AUTHOR: Russell Rathbun
PUBLISHER: Grand Rapids, MI: Eerdmans, 2017, (198 pages).
I know about the Great Wall of China. I have read about astronauts saying that the only visible man-made object from space is the Great Wall. What about the Salton Sea? What is the Salton Sea? What makes these two objects so fascinating for the author? He sums it up as follows:
"There are only two man-made objects you can see from outer space. One is the Great Wall of China, and the other is the Salton Sea. One is the result of the work of hundreds of thousands of laborers over two thousand years, and the other is the result of a gigantic mistake."

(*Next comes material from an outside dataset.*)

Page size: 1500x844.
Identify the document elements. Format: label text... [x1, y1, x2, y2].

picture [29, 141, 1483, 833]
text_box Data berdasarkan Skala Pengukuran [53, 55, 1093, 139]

For over twenty years, these sentences have occupied the author's mind. The key thought revolves around God's creation and man's folly. God creates man and desires for him to have fellowship, but man bungled it big time. In the process, there is alienation. There is lostness. There is illusion. There are big messes throughout history, and messes that continue to occur. Both the Great Wall of China and the state of the Salton Sea were man-made. The Great Wall was built to prevent invaders from entering China. The Salton Sea was created by accident. The Salton Sea was a result of a failure of a project that tried to irrigate desert lands by re-directing water from the Colorado River. Both failed to achieve the original purposes. Looking from space, while both man-made structures and accidents are visible from the sky, they symbolize the mistakes and vulnerabilities of human intelligence. Moving forward, Rathbun poses a modern dilemma about our technological world: Have we allowed technology to reform us into an image we do not yet recognize? Does the Digital Revolution offer more hype than promise? Are we re-inventing the wheel of disaster?